Teks yang Diberikan:
· · ·
Buntut Kecelakaan Air India, Keamanan Penerbangan India Dipertanyakan

Posted on

Kecelakaan pesawat Air India pada 12 Juni 2025 menewaskan 269 orang. Keamanan penerbangan India disorot.

Air India berkode penerbangan AI 171 tujuan London Gatwick meledak menjadi bola api ketika jatuh beberapa saat setelah lepas landas dari Bandara Ahmedabad, India. Pesawat berbadan lebar Boeing 787-8 Dreamliner itu menabrak gedung B. J. Medical College di lingkungan Meghani Nagar, Ahmedabad.

Pesawat tersebut membawa 230 penumpang dan 12 awak. Setidaknya 269 orang tewas, termasuk 241 orang di dalam pesawat dan sebanyak 28 orang di darat. Hanya satu orang yang selamat dari kecelakaan itu.

Kecelakaan itu memicu keraguan terhadap keamanan penerbangan India. Pejabat penerbangan sipil India menjamin keamanan operasi udara Negeri Bollywood itu.

“Langit India selalu aman, dulu atau pun sekarang,” kata Faiz Ahmed Kidwai, kepala Direktorat Jenderal Penerbangan Sipil (DGCA), badan regulator keselamatan penerbangan India, dalam sebuah wawancara dengan BBC, seperti dikutip pada Senin (14/7/2025).

Dia merujuk metrik keselamatan global seperti yang diterbitkan oleh Organisasi Penerbangan Sipil Internasional (ICAO), yang melacak jumlah kecelakaan per sejuta penerbangan, India secara konsisten mencatat performa lebih baik dibanding rata-rata dunia.

“Hanya ada dua tahun selama periode 2010-2024 saat angka kecelakaan kami melampaui rata-rata global, dan justru di tahun-tahun itulah terjadi kecelakaan besar,” ujar dia.
· · ·
Kumpulan Latihan:
**1.** Dalam teks tentang kecelakaan Air India, gedung apa yang ditabrak pesawat itu?
**2.** Silakan lanjutkan teks tentang kecelakaan Air India mulai dari setelah kalimat terakhirnya.

[Data yang Dikumpulkan]
· · ·
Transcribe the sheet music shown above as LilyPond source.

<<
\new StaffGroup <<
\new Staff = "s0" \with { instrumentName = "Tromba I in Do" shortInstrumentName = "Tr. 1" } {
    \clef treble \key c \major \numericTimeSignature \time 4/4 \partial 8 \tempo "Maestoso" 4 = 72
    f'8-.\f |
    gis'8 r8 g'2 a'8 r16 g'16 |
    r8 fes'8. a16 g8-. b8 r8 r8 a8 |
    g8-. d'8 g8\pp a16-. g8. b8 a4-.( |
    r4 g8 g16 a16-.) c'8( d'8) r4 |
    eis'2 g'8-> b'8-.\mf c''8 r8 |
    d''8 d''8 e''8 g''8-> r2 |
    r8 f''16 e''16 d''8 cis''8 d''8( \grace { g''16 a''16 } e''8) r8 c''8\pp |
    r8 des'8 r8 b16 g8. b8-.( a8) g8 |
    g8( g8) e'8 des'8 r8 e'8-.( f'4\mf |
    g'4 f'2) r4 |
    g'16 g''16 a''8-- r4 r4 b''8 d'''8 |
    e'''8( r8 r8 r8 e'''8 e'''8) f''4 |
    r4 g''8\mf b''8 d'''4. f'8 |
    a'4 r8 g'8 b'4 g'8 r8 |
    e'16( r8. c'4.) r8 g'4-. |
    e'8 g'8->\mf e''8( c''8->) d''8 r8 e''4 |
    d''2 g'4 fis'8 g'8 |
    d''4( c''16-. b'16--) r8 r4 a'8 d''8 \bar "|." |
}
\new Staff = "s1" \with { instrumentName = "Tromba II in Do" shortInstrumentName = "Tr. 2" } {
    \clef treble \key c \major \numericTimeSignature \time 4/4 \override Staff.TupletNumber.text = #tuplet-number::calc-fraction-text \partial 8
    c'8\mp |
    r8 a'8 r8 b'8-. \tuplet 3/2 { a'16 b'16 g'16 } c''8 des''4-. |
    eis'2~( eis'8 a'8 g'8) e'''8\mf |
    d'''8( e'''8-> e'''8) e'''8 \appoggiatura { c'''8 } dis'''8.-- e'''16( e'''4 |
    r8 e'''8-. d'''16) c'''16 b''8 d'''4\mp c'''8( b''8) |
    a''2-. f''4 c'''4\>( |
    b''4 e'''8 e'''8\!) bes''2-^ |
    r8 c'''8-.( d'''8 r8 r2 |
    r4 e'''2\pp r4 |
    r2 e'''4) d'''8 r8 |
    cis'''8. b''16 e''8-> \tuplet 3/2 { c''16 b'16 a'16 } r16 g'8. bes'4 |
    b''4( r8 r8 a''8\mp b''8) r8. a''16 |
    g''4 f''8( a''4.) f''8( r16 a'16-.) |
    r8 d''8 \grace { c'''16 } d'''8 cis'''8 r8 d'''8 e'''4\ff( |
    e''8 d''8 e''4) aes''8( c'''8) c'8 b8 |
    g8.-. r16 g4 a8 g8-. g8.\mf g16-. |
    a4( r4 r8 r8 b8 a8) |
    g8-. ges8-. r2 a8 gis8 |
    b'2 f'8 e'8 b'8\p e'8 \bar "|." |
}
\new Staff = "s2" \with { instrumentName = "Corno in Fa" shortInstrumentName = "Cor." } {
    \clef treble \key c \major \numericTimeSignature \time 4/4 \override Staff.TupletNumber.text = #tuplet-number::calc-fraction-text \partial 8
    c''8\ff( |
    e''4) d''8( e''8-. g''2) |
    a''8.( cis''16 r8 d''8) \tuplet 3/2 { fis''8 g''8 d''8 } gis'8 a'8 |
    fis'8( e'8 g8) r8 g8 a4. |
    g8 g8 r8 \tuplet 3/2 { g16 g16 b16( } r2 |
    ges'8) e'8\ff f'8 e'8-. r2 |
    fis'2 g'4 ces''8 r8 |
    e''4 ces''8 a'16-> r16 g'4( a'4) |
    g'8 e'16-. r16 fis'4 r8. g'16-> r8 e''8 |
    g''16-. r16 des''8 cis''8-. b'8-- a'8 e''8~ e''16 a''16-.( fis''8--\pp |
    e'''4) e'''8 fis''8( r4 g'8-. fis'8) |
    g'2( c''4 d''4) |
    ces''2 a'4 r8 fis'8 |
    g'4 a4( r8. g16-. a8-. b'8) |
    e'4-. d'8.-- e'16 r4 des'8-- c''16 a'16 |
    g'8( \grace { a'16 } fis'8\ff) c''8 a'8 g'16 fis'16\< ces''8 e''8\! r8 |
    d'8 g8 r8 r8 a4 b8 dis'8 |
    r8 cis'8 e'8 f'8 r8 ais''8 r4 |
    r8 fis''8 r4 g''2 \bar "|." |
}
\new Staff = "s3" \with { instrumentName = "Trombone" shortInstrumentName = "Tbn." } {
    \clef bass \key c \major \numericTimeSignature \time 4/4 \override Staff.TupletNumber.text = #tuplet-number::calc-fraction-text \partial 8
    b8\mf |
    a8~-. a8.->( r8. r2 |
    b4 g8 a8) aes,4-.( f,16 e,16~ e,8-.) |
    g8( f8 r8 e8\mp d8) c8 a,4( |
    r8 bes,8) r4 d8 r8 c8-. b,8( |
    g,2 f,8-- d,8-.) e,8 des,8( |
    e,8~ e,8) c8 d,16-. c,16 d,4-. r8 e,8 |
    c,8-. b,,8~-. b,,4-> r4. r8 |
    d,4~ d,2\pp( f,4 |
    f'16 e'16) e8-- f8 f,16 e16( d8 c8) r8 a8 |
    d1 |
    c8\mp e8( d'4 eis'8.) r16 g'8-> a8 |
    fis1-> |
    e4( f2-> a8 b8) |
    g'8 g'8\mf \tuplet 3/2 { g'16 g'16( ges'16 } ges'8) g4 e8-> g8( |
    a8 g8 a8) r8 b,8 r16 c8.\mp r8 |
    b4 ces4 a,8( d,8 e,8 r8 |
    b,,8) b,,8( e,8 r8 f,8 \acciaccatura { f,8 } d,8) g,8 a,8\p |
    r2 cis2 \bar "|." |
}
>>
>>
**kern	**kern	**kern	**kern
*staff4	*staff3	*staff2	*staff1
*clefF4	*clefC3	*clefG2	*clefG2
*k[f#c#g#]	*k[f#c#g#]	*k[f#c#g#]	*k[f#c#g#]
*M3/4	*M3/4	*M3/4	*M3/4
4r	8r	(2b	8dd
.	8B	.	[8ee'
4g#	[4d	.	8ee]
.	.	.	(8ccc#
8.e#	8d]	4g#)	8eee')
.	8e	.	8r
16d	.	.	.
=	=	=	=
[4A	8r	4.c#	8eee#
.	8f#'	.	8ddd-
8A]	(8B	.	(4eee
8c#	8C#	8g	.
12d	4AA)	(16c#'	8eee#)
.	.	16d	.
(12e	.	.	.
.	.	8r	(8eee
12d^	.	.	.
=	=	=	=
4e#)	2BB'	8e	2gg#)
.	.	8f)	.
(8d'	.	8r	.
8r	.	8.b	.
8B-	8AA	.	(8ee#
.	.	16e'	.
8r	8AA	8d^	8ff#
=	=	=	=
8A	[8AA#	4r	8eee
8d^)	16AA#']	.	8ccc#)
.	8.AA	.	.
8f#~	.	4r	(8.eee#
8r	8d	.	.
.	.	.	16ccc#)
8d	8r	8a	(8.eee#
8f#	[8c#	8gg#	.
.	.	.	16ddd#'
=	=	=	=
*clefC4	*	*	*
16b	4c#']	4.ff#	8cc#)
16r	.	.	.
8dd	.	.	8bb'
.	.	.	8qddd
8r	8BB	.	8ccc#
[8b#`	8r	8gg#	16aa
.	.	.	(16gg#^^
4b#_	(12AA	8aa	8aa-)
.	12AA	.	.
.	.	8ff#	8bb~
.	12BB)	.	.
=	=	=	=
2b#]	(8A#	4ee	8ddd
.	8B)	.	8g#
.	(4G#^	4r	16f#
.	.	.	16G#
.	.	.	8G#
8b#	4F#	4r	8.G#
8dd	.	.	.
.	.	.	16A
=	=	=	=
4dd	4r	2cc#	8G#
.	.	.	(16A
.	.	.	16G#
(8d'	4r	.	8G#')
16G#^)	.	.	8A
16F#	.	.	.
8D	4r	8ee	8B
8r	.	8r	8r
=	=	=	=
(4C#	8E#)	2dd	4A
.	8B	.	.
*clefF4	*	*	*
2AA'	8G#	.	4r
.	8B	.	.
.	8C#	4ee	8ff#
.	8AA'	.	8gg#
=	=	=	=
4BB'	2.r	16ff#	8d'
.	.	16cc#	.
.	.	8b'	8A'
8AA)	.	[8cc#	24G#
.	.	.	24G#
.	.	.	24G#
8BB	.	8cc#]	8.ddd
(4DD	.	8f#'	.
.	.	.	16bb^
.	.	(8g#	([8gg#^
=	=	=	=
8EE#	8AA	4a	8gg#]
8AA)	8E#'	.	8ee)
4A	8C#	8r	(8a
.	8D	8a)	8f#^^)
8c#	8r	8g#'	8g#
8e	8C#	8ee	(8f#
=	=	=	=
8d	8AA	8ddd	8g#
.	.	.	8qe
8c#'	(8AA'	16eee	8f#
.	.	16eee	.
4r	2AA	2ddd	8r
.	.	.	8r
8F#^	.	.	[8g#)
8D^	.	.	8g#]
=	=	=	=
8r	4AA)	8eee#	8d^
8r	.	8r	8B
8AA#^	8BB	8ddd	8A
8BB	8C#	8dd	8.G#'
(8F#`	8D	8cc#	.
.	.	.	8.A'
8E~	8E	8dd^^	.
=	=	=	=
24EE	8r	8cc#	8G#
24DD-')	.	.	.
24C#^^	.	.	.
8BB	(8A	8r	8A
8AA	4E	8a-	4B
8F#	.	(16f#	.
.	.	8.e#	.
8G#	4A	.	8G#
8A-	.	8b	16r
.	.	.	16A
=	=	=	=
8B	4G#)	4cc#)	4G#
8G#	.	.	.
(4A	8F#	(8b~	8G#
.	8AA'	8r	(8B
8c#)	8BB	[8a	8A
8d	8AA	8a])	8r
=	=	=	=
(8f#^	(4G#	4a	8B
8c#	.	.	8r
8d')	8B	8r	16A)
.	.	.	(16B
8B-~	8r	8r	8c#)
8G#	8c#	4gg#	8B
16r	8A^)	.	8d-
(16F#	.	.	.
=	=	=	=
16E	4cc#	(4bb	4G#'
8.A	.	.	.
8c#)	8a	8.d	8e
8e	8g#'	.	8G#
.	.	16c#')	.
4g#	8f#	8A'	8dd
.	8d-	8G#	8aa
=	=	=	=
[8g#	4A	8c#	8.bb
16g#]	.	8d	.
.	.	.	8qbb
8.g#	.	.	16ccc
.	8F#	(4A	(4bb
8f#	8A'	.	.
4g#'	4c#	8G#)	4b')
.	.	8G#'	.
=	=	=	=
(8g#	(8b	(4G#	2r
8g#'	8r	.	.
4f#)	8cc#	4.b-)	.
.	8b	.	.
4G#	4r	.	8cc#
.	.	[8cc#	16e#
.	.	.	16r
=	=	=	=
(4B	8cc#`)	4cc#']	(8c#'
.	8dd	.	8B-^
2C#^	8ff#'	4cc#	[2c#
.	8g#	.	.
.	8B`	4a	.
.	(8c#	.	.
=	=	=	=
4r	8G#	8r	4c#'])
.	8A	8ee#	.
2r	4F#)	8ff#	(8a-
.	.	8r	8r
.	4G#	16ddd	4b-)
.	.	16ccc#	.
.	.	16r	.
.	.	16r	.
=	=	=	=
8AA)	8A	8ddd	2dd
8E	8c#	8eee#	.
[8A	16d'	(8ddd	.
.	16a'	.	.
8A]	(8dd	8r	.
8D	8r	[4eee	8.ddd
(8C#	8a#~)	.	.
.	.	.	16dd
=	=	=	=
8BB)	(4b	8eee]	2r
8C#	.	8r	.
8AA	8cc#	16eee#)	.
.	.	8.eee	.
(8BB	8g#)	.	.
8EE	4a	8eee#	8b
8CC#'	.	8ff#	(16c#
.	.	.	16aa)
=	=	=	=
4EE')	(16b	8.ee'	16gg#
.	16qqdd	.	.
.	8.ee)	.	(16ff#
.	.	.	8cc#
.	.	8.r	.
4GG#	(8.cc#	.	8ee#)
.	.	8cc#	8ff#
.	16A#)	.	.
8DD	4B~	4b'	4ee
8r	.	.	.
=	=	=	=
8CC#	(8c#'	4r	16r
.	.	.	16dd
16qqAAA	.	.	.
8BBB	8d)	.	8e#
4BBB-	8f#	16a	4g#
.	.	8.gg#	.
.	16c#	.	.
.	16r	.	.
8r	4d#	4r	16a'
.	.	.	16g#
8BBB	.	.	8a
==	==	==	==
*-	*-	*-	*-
· · ·
Jawaban per Nomor:
**1.** Gedung B. J. Medical College di lingkungan Meghani Nagar, Ahmedabad.

**2.**
3 Kecelakaan Pesawat dalam 15 Tahun

Pada Agustus 2020, pesawat Air India Express penerbangan 1344 tergelincir dari landasan pacu setelah hujan di Kozhikode dan menewaskan 21 orang. Sepuluh tahun sebelumnya, pada Mei 2010, penerbangan 812 dari Dubai melewati ujung landasan pacu di Mangalore dan jatuh ke jurang, menewaskan 158 orang. Kecelakaan Air India itu menjadi yang ketiga dalam 15 tahun terakhir.

Memang terjadi beberapa insiden, namun penumpang dan kru kabin selamat, bahkan tidak mengalami cedera. Di antaranya, yang melibatkan SpiceJet. Masalah ditemukan bukan karena temuan yang mengkhawatirkan atau audit rutin, tetapi dipicu oleh temuan kerusakan baling-baling pada dua pesawat turboprop De Havilland Q400. Maskapai merespons dengan cepat dan segera mengambil tindakan.

Kidwai juga mengatakan telah menyiapkan SOP secara detail saat pesawat menghadapi turbulensi. Kidwai juga menyebut bahwa maskapai mulai menyadari perlunya melaporkan kondisi penerbangan. Dalam catatan Kementerian Penerbangan Sipil sejak 2020, maskapai domestik India telah melaporkan 2.461 gangguan teknis. IndiGo menyumbang lebih dari setengahnya (1.288), diikuti oleh SpiceJet dengan 633, dan Air India beserta anak perusahaannya, Air India Express, dengan 389 kasus, per Januari 2025.

“Saya tidak mengatakan saya senang dengan jumlah yang meningkat itu, namun bukankah jauh lebih baik jika setiap gangguan dilaporkan kepada pihak berwenang daripada maskapai diam saja dan tetap mengoperasikan pesawat,” kata Kidwai.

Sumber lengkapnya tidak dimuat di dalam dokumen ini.